● **Required action**
Reproduce every line of the records below word for word, leaving out the pictures.

[Images of plotted data]
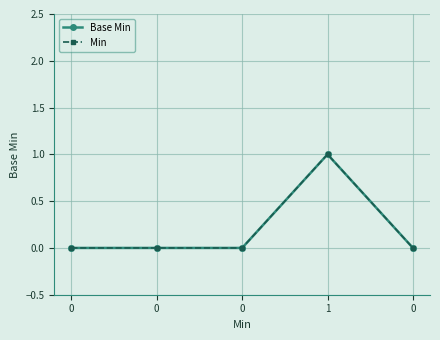

Which series has the largest range (max minus min)?

Base Min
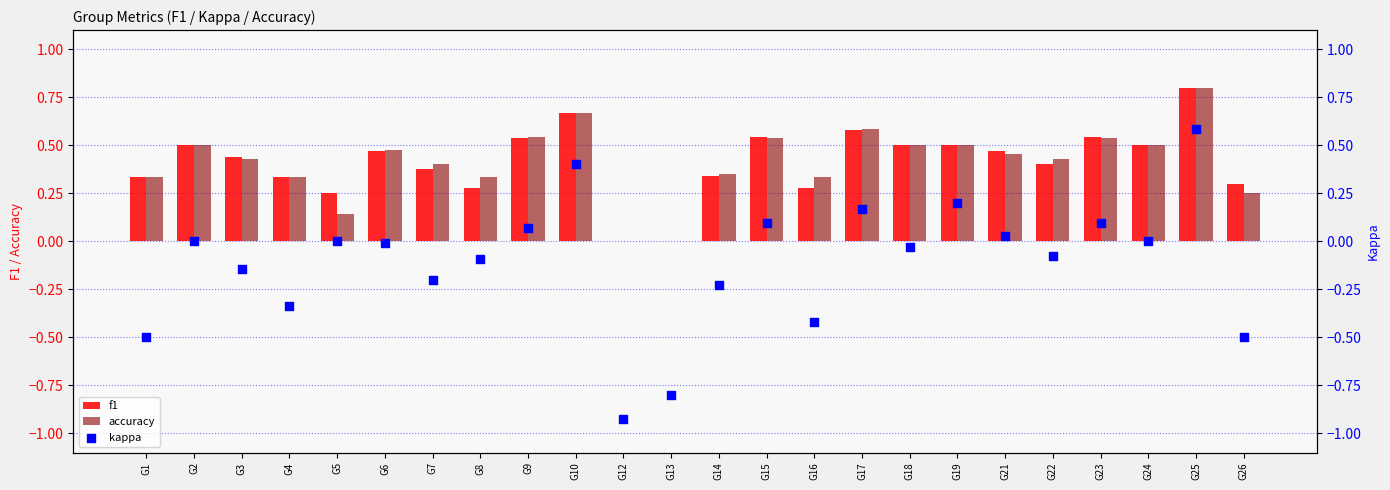

Which series reaches the maximum Y coordinate?

f1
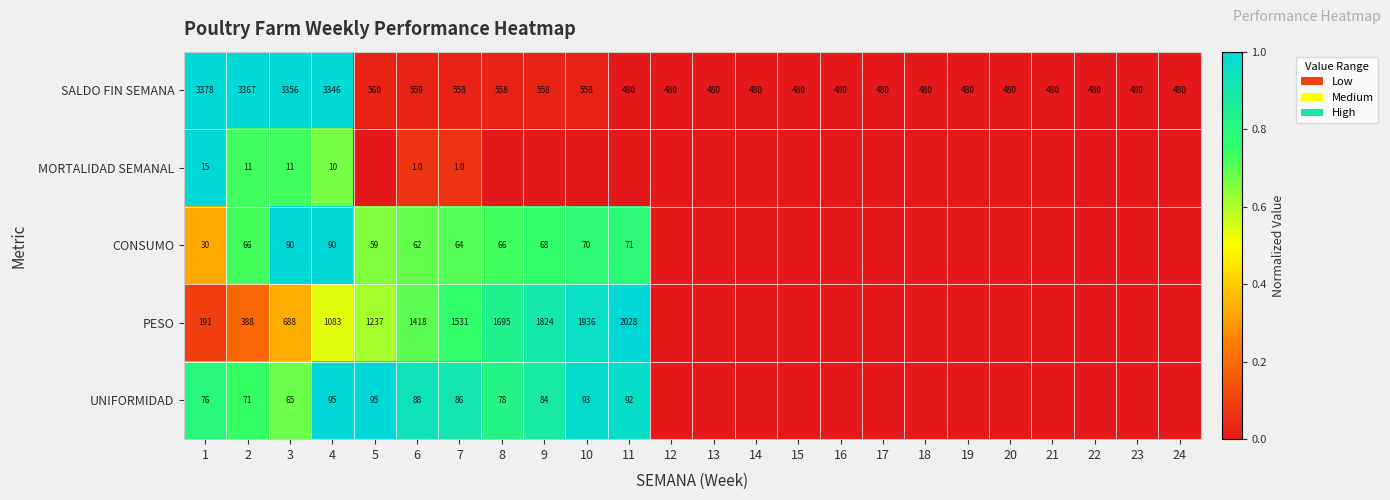

At how many categories does at least one series exceed 0?

11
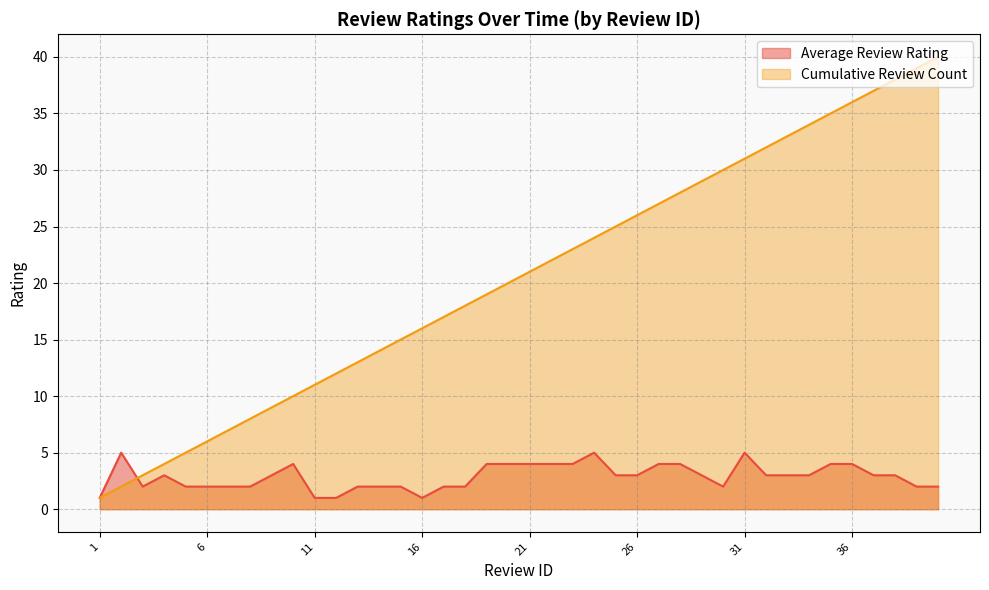

Reading left to right, transcribe all the data shown in this chart.

1=1	2=5	3=2	4=3	5=2	6=2	7=2	8=2	9=3	10=4	11=1	12=1	13=2	14=2	15=2	16=1	17=2	18=2	19=4	20=4	21=4	22=4	23=4	24=5	25=3	26=3	27=4	28=4	29=3	30=2	31=5	32=3	33=3	34=3	35=4	36=4	37=3	38=3	39=2	40=2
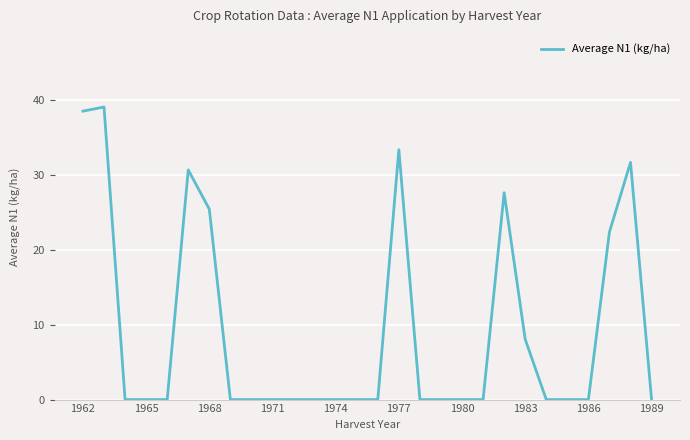

How many lines are shown in the chart?

1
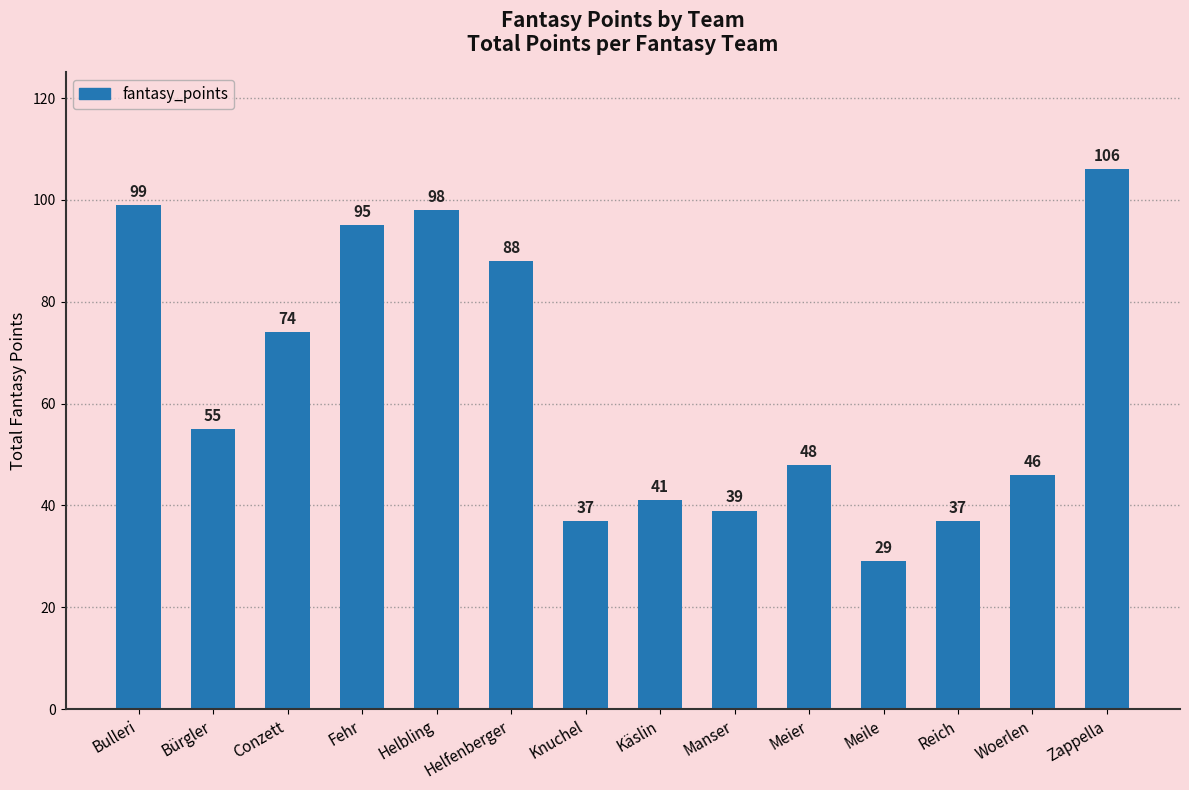

True or false: the data shows 80 at Woerlen.

False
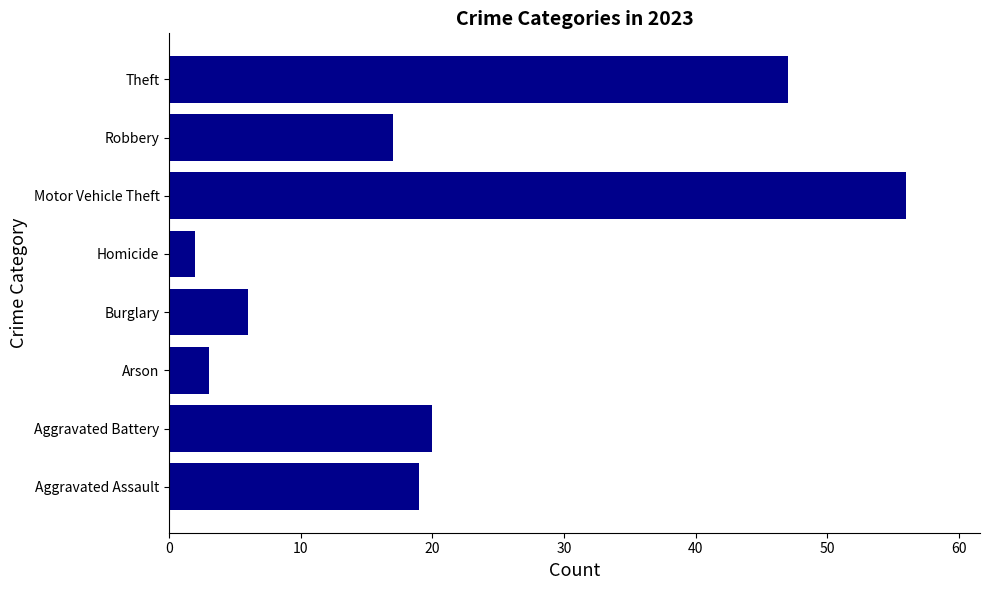

List the labels in order of value, smallest first.

Homicide, Arson, Burglary, Robbery, Aggravated Assault, Aggravated Battery, Theft, Motor Vehicle Theft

● **Task result**
Which series has the largest range (max minus min)?

Base Min

Which series reaches the maximum Y coordinate?

f1

At how many categories does at least one series exceed 0?

11

Reading left to right, transcribe all the data shown in this chart.

1=1	2=5	3=2	4=3	5=2	6=2	7=2	8=2	9=3	10=4	11=1	12=1	13=2	14=2	15=2	16=1	17=2	18=2	19=4	20=4	21=4	22=4	23=4	24=5	25=3	26=3	27=4	28=4	29=3	30=2	31=5	32=3	33=3	34=3	35=4	36=4	37=3	38=3	39=2	40=2

How many lines are shown in the chart?

1

True or false: the data shows 80 at Woerlen.

False

List the labels in order of value, smallest first.

Homicide, Arson, Burglary, Robbery, Aggravated Assault, Aggravated Battery, Theft, Motor Vehicle Theft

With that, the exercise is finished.